[The Seven Great Monarchies Of The Ancient Eastern World, Vol 3. (of 7): Media by George Rawlinson]@TWC D-Link bookThe Seven Great Monarchies Of The Ancient Eastern World, Vol 3. (of 7): Media CHAPTER II 14/33
At intervals along the line of his intended conduit he first sinks shafts, which he then connects with one another by galleries, seven or eight feet in height, giving his galleries a slight incline, so that the water may run down them freely, and continuing them till he reaches a point where he wishes to bring the water out upon the surface of the plain.
Here and there, at the foot of his shafts, he digs wells, from which the fluid can readily be raised by means of a bucket and a windlass; and he thus brings under cultivation a considerable belt of land along the whole line of the _kanat_, as well as a large tract at its termination.
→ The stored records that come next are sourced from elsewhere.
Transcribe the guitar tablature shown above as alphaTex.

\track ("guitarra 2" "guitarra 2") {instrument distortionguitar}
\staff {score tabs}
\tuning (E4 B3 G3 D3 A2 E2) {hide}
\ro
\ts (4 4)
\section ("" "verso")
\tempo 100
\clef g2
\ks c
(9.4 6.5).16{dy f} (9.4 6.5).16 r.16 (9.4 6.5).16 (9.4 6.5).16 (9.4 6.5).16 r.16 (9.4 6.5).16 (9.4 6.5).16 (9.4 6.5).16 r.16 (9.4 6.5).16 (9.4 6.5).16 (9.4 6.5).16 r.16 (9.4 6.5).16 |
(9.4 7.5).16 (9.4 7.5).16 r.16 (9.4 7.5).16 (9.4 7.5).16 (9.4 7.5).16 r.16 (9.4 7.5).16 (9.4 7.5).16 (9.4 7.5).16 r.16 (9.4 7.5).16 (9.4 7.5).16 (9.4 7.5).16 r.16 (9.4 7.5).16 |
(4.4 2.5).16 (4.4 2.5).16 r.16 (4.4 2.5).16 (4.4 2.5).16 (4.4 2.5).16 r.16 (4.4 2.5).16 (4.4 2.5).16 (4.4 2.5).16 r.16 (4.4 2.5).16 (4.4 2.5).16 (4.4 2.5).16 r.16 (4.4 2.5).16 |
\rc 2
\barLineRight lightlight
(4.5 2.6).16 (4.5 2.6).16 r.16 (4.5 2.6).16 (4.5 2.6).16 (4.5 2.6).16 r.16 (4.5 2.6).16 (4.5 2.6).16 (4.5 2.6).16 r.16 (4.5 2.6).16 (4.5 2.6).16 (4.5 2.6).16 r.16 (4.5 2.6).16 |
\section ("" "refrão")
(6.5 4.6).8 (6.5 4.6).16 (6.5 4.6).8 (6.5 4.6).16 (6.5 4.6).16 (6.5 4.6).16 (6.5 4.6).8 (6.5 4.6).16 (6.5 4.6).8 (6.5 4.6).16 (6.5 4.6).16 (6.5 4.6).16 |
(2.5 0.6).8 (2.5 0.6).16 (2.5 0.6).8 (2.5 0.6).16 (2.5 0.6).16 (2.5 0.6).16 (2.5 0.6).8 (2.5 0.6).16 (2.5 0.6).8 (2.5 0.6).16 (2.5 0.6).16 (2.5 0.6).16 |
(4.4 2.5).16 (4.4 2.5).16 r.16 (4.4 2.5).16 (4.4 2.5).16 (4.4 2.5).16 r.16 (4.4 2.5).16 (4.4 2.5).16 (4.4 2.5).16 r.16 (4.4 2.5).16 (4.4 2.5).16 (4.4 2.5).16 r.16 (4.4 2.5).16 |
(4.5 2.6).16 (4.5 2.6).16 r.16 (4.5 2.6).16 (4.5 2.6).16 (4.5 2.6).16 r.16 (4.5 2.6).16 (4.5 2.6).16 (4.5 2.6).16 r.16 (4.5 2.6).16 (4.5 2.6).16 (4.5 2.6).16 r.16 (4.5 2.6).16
These conduits, on which the cultivation of the plateau depends, were established at so remote a date that they were popularly ascribed to the mythic Semiramis, the supposed wife of Ninus.
It is thought that in ancient times they were longer and more numerous than at present, when they occur only occasionally, and seldom extend more than a few miles from the base of the hills. By help of the irrigation thus contrived, the great plateau of Iran will produce good crops of grain, rice, wheat, barley, Indian corn, doura, millet, and sesame.
It will also bear cotton, tobacco, saffron, rhubarb, madder, poppies which give a good opium, senna, and assafoetida. Its garden vegetables are excellent, and include potatoes, cabbages, lentils, kidney-beans, peas, turnips, carrots, spinach, beetroot, and cucumbers.